Yangon, Gatra.com - Mahkamah Agung Myanmar menolak banding terakhir pada Selasa (23/4) oleh dua wartawan Reuters. Kedua pemenang Pulitzer tersebut dipenjara selama tujuh tahun atas tuduhan terkait dengan pelaporan mereka tentang krisis Rohingya. Oleh karena itu harapan sekarang beralih ke pengampunan presiden.
Reporter Wa Lone, 33, dan Kyaw Soe Oo, 29, telah berada di balik jeruji besi sejak penangkapan mereka pada Desember 2017 di bawah Undang-Undang Rahasia Rahasia era kolonial. Mereka dihukum karena memiliki dokumen rahasia yang berkaitan dengan operasi keamanan di Rakhine selama penumpasan militer yang brutal terhadap Muslim Rohingya. Tragedi yang memaksa sekitar 740.000 orang melarikan diri melewati perbatasan ke Bangladesh.
Baca Juga: Mahkamah Agung Myanmar akan Putuskan Banding Wartawan Reuters yang Dipenjara
Pada hari ini, para wartawan tidak berada di Mahkamah Agung di ibukota Naypyidaw untuk mendengar putusan yang sekali lagi bertentangan dengan mereka. Di bawah sistem peradilan Myanmar, wartawan Reuters dapat mengajukan banding kembali ke hakim Mahkamah Agung dua kali lagi. Tetapi tidak jelas apakah mereka akan mencoba opsi ini atau apakah mereka akan menggantungkan semua harapan mereka pada pengampunan.
"Banding kami ditolak," kata Khin Maung Zaw kepada AFP. "Mereka mendukung putusan pengadilan rendah," tambahnya seperti dikutip dari AFP, Selasa (23/4).

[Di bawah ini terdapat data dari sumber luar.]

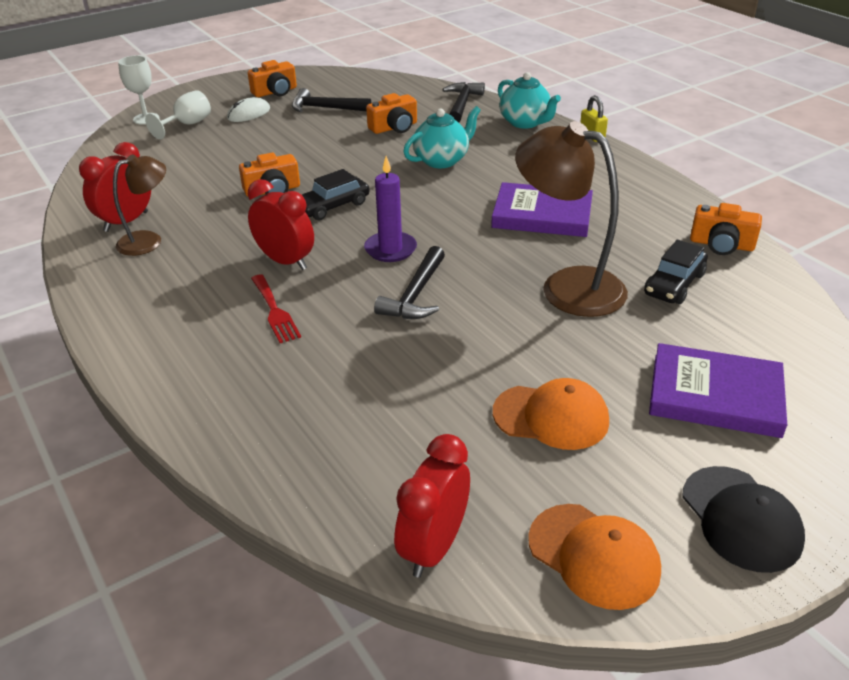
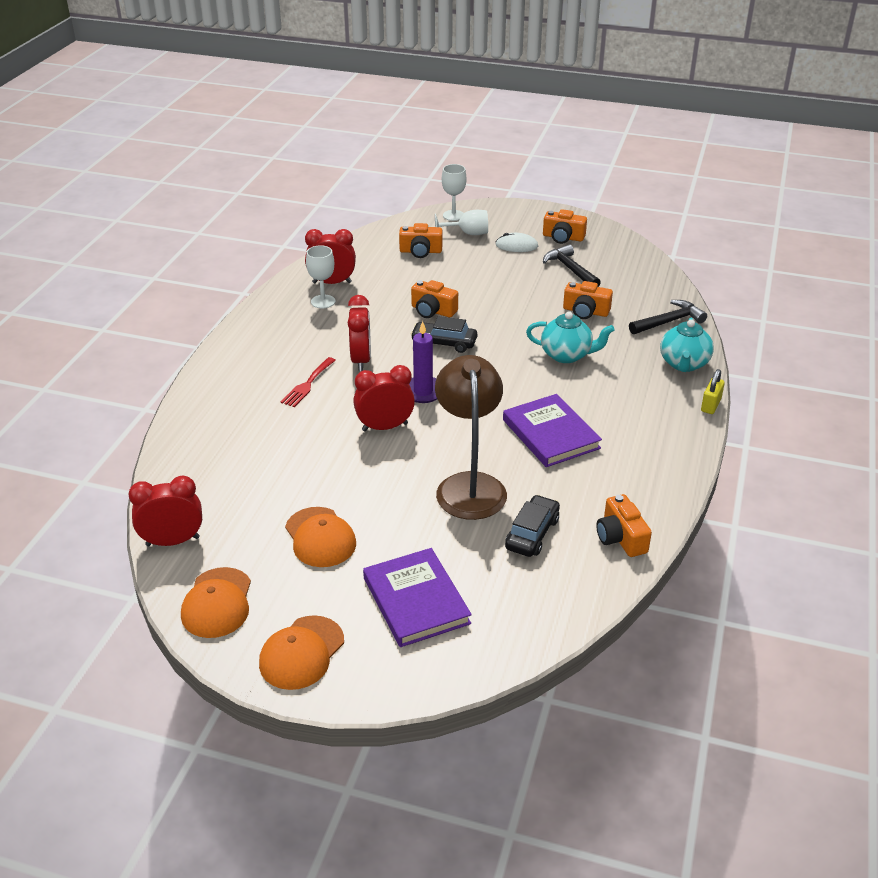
camera: 50 degrees right, 0 degrees up
(148, 240) = (323, 301): brown lamp -> white goblet
(169, 156) = (420, 251): none -> orange camera
(416, 294) = (385, 427): black hammer -> red clock
(674, 284) = (532, 534): black car -> black car turned 120 degrees clockwise
(741, 518) = (301, 653): black cap -> orange cap

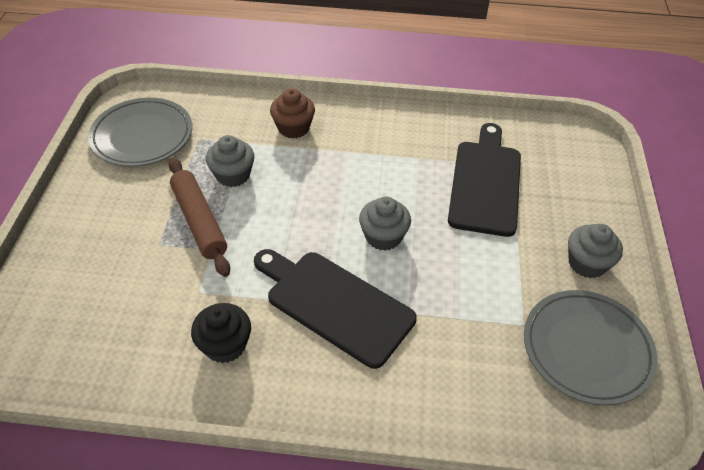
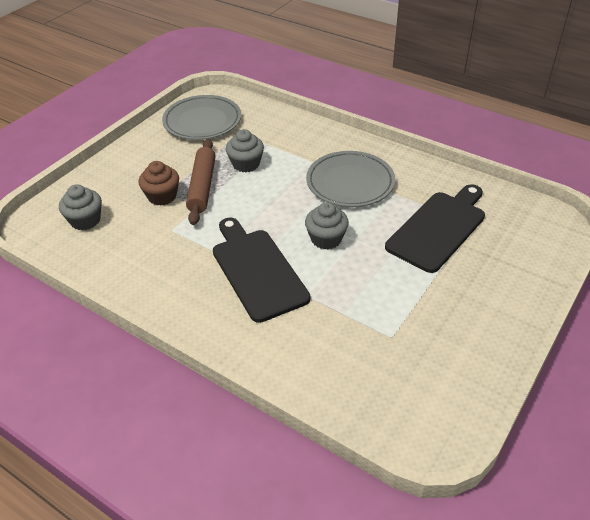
camera: 30 degrees right, 5 degrees down
(225, 345) = (165, 268): black cupcake -> none
(293, 128) = (312, 145): brown cupcake -> brown cupcake (162, 196)
(586, 349) = (432, 374): grey plate -> grey plate (350, 183)
(587, 263) = (482, 314): grey cupcake -> grey cupcake (85, 220)

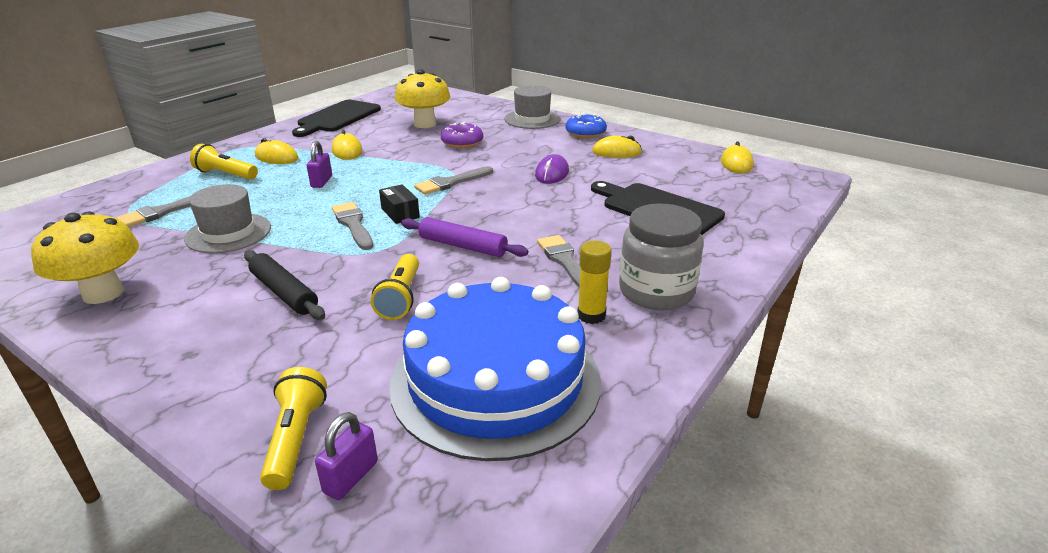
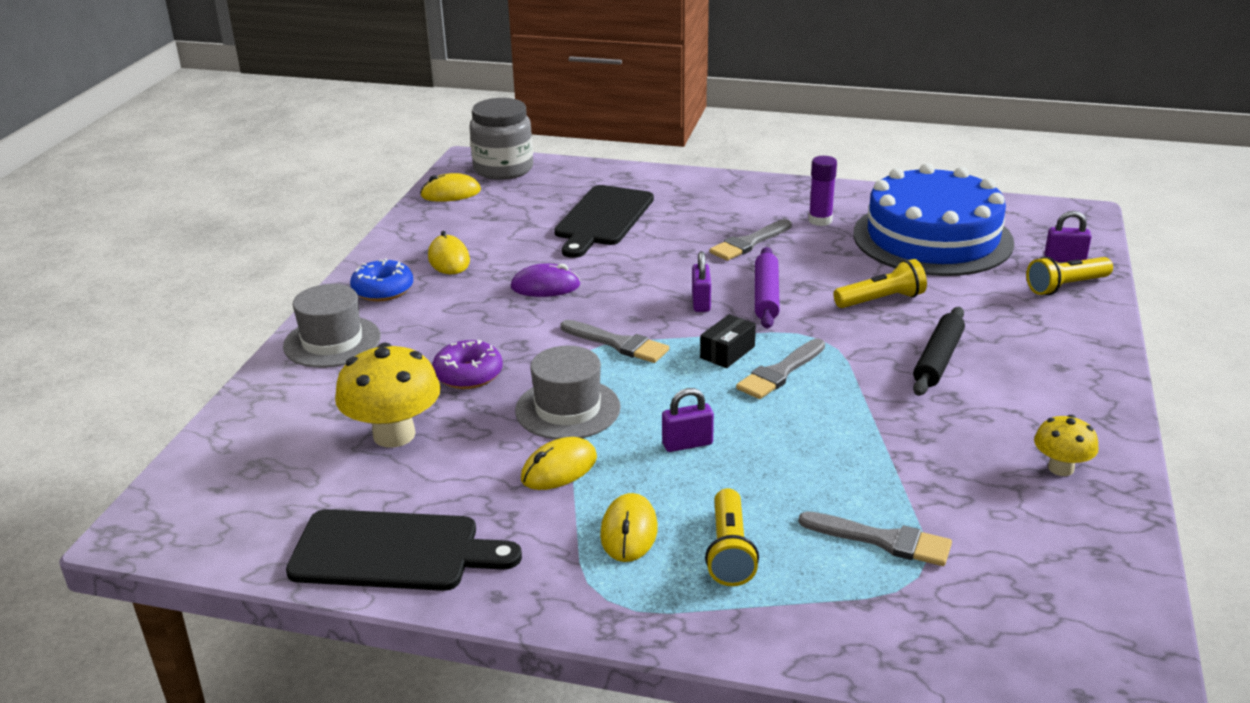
camera: 110 degrees left, 0 degrees up
(103, 293) = (1061, 468): yellow mushroom -> yellow mushroom, size x0.56
(228, 233) = (878, 451): grey hat -> grey hat (568, 409)
(478, 218) = (701, 302): none -> purple padlock
(591, 315) = (820, 220): yellow glue stick -> purple glue stick
(656, 291) = (761, 203): grey jar -> grey jar (503, 169)

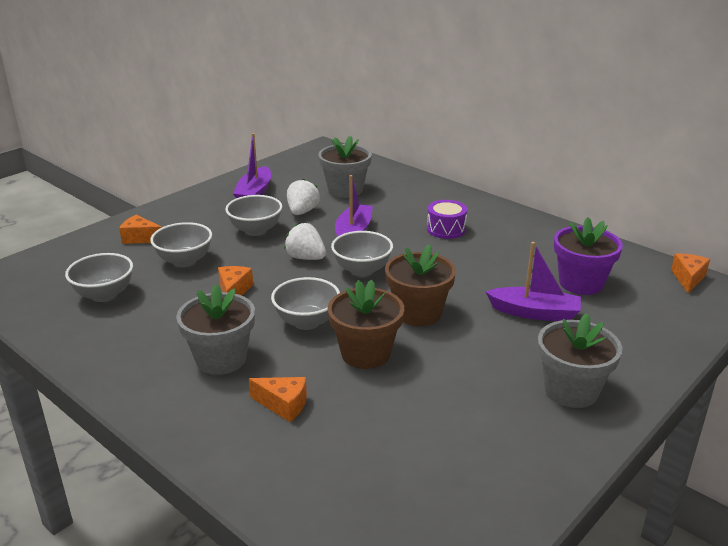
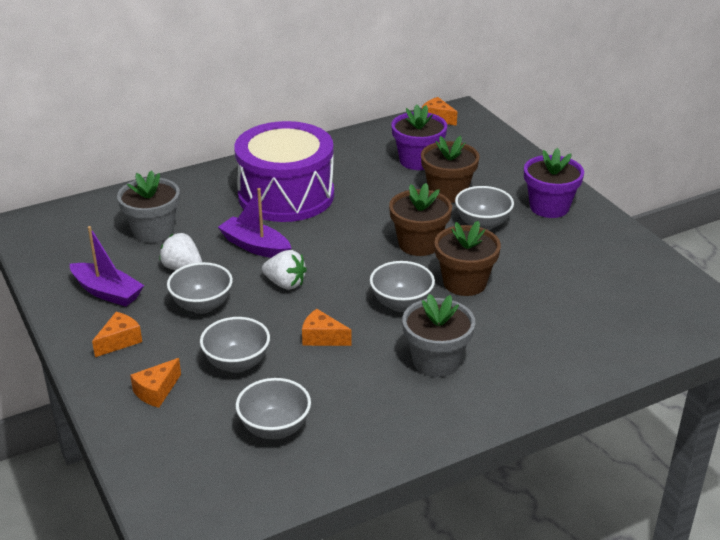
camera: 70 degrees left, 5 degrees up
(283, 405) = (516, 337): orange cheese -> orange cheese (120, 341)
(306, 258) = (285, 284): white strawberry -> white strawberry turned 120 degrees counterclockwise
(362, 270) = (330, 256): grey bowl -> grey bowl (482, 224)
(446, 229) = (286, 195): purple drum -> purple drum, size x2.45
(534, 313) = (448, 192): purple boat -> brown flower pot
(571, 390) = (549, 207): grey flower pot -> purple flower pot

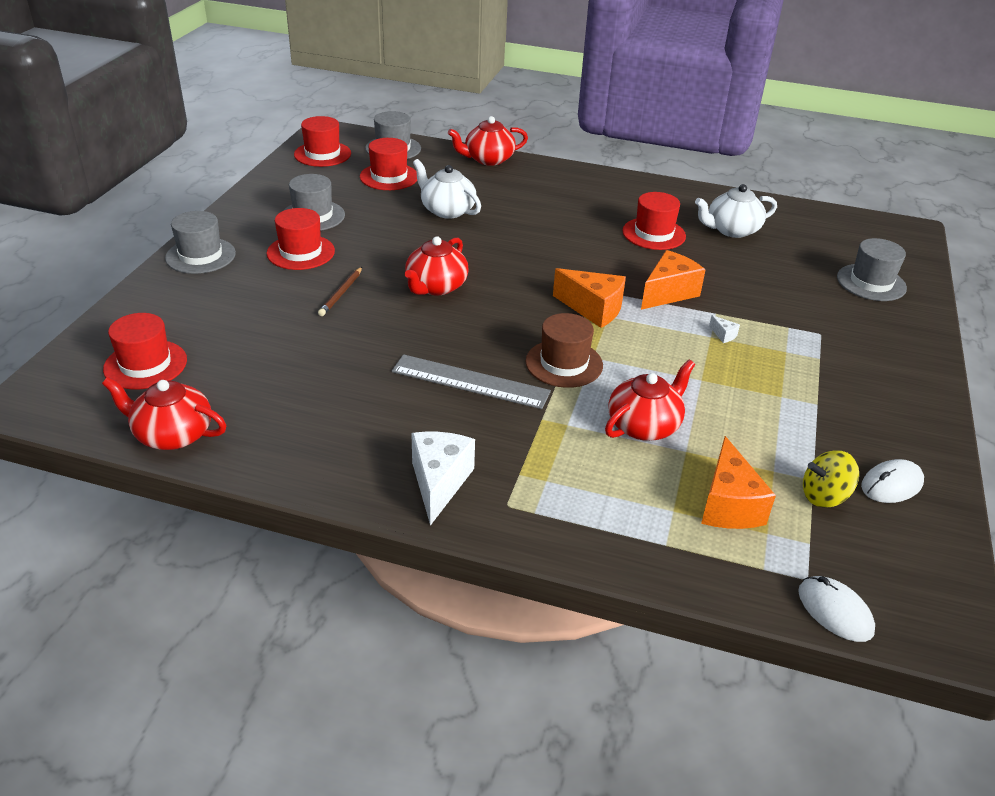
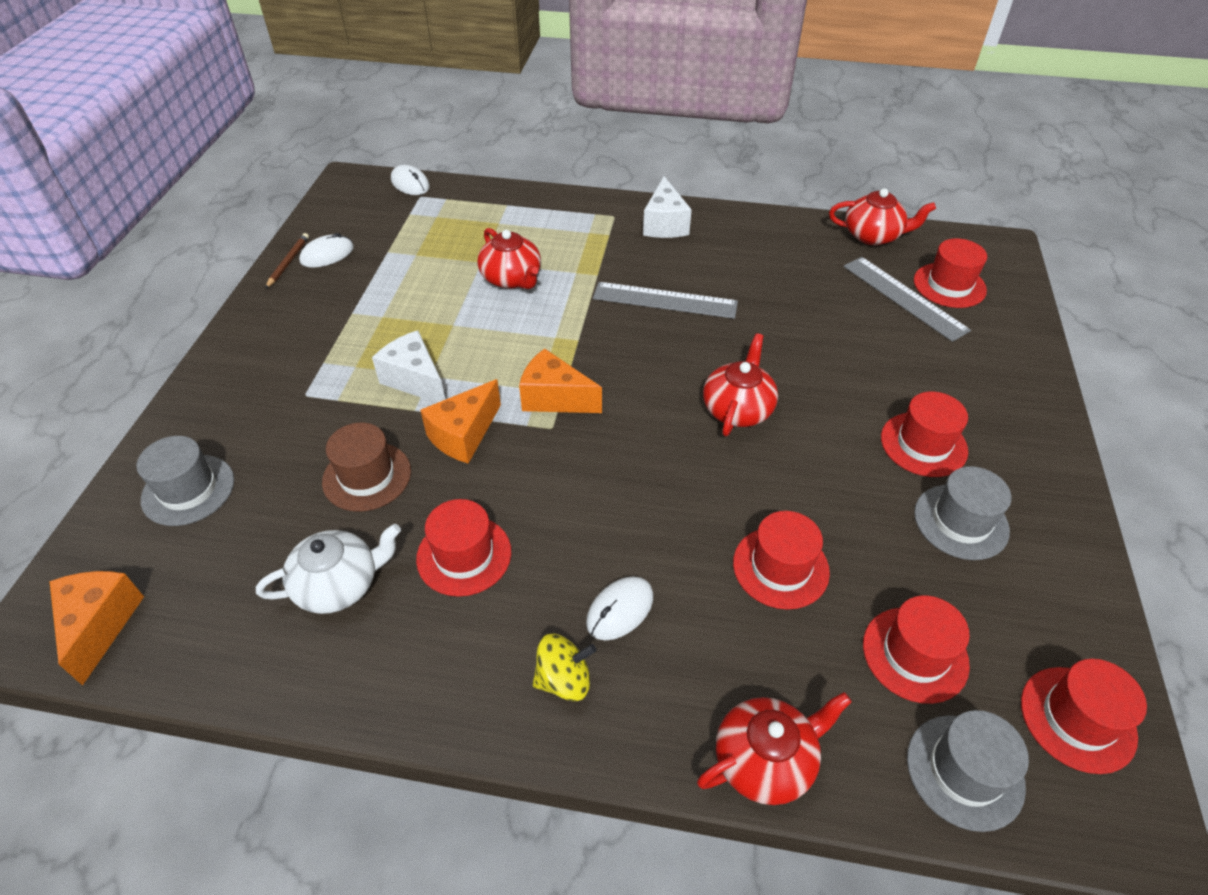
camera: 175 degrees right, 10 degrees up
(200, 256) = (1031, 422): grey hat -> none
(208, 357) = (904, 297): none -> grey ruler
(341, 293) = (835, 385): brown pencil -> brown pencil (288, 262)
(447, 210) = (780, 567): white teapot -> red hat
(553, 205) = (620, 610): none -> white mouse
(564, 363) = (582, 328): brown hat -> brown hat (367, 476)
(644, 425) = (512, 278): red teapot -> red teapot turned 75 degrees counterclockwise
(723, 335) = (415, 380): white cheese -> white cheese, size x2.42
(728, 505) = (458, 230): orange cheese -> orange cheese (100, 625)
(824, 496) = (384, 242): yellow spinning top -> yellow spinning top (564, 679)

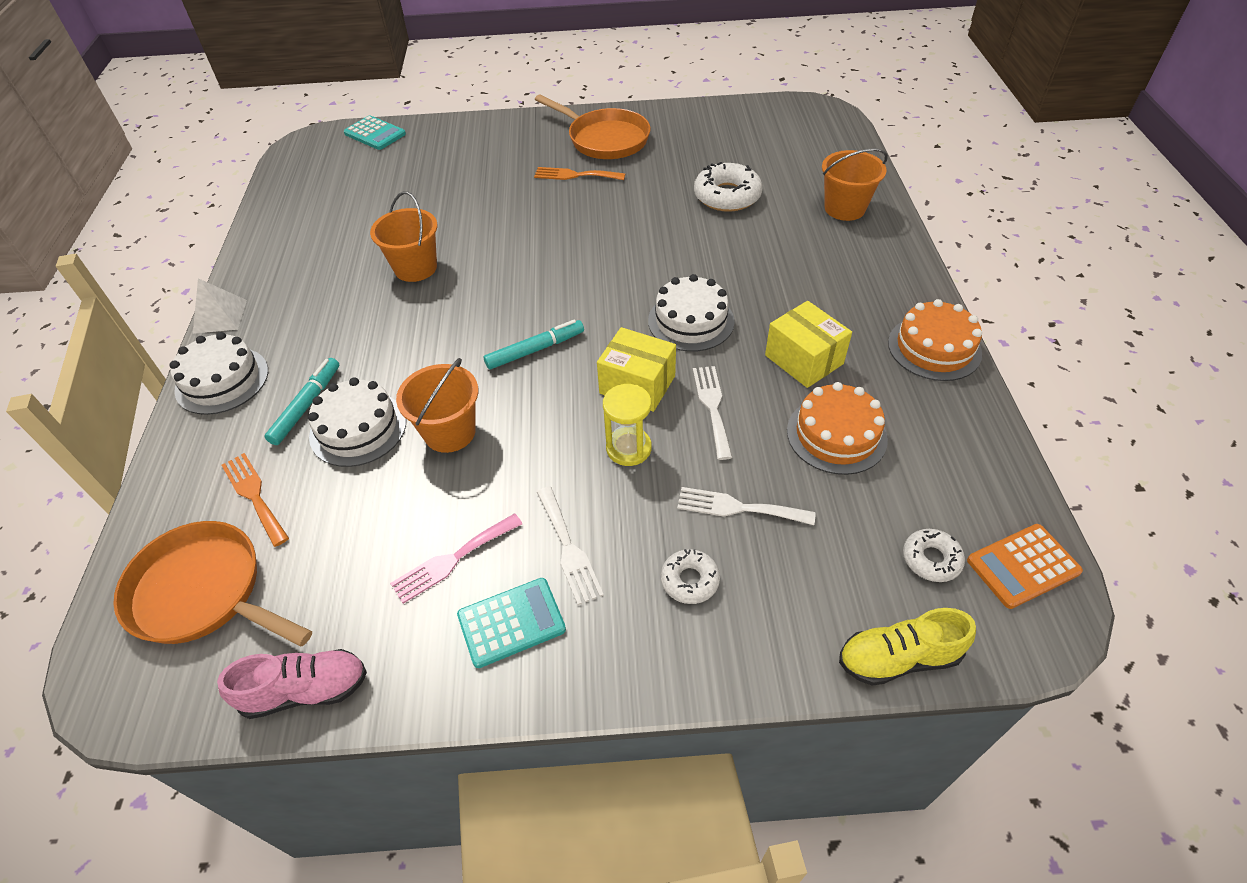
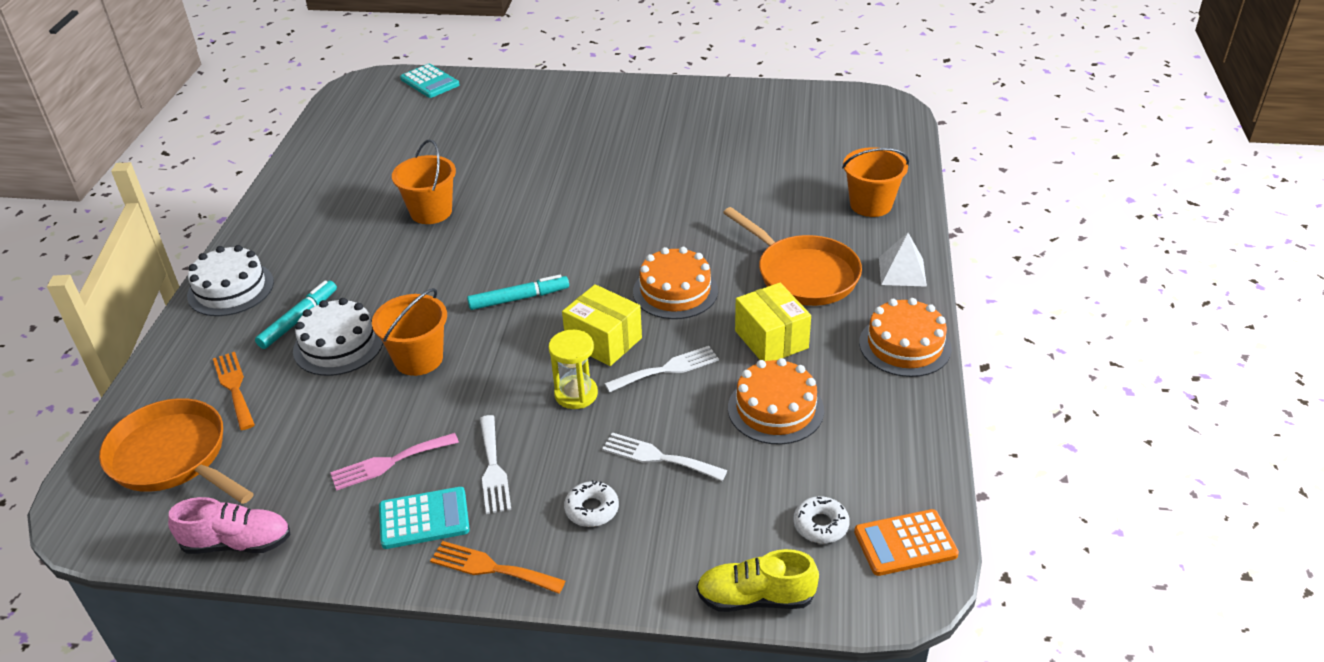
camera: 10 degrees right, 10 degrees down
(220, 316) = (242, 233): white pyramid -> white pyramid (902, 271)
(575, 175) = (611, 142): orange fork -> orange fork (491, 568)
(605, 139) = (653, 111): orange pan -> orange pan (803, 274)
(691, 321) = (675, 291): white cake -> orange cake
(712, 407) = (667, 369): white fork -> white fork turned 60 degrees clockwise
(727, 196) = (755, 179): white donut -> none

Pengacara menambahkan bahwa para wartawan telah mengindikasikan mereka tidak ingin melanjutkan proses hukum tetapi keputusan akhir belum dibuat.
Baca Juga: Dua Ratus Orang Rohingya Masih Terombang-ambing di Laut Menuju Malaysia
Kedua istri jurnalis berada di Mahkamah Agung untuk keputusan tersebut dan berbicara berdampingan dengan wartawan sesudahnya. "Aku sangat kesal dengan keputusan Mahkamah Agung," kata istri Kyaw Soe Oo, Chit Su Win yang tampak menahan tangis. "Kami benar-benar berharap suami kami akan dibebaskan. Tetapi itu tidak terjadi," ujarnya.
Para pendukung percaya dua jurnalis itu dihukum karena menyelidiki pembantaian 10 Rohingya di negara bagian Rakhine barat Myanmar pada September 2017. Kisah itu memenangkan penghargaan Pulitzer, salah satu penghargaan tertinggi dalam jurnalisme.